* [THE TASK]
Please return each line below that contains the string "province", treating uppercase and lowercase as different.

Data entries:

———

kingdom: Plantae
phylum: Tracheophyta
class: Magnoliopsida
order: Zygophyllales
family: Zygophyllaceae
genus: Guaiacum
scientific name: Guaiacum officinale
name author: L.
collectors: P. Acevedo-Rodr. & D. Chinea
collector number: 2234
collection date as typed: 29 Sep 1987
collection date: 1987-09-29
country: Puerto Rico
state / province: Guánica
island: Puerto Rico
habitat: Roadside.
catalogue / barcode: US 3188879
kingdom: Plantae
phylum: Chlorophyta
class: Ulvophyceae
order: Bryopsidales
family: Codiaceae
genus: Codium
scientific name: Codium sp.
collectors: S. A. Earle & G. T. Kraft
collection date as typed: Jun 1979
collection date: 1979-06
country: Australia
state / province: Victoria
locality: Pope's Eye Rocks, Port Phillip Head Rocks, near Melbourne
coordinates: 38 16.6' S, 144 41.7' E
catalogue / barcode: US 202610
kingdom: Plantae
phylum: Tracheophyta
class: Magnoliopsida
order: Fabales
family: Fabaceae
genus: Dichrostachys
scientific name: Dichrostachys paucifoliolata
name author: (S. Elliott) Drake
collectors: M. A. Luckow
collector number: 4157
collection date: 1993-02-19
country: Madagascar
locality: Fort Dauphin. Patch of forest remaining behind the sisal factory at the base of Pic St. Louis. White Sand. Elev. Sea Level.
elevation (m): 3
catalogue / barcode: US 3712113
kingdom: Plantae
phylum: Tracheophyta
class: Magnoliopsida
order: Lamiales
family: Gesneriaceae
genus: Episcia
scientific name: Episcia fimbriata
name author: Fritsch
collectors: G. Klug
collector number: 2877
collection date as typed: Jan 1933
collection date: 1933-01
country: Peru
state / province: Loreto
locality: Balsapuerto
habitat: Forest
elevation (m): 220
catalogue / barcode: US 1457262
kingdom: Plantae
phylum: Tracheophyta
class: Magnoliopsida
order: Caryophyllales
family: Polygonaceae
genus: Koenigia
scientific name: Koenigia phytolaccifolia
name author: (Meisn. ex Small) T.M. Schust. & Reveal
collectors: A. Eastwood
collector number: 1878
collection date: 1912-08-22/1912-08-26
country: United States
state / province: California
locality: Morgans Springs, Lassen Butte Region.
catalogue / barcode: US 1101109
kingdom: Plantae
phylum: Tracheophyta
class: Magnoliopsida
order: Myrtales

———

* [THE RESULT]
state / province: Guánica
state / province: Victoria
state / province: Loreto
state / province: California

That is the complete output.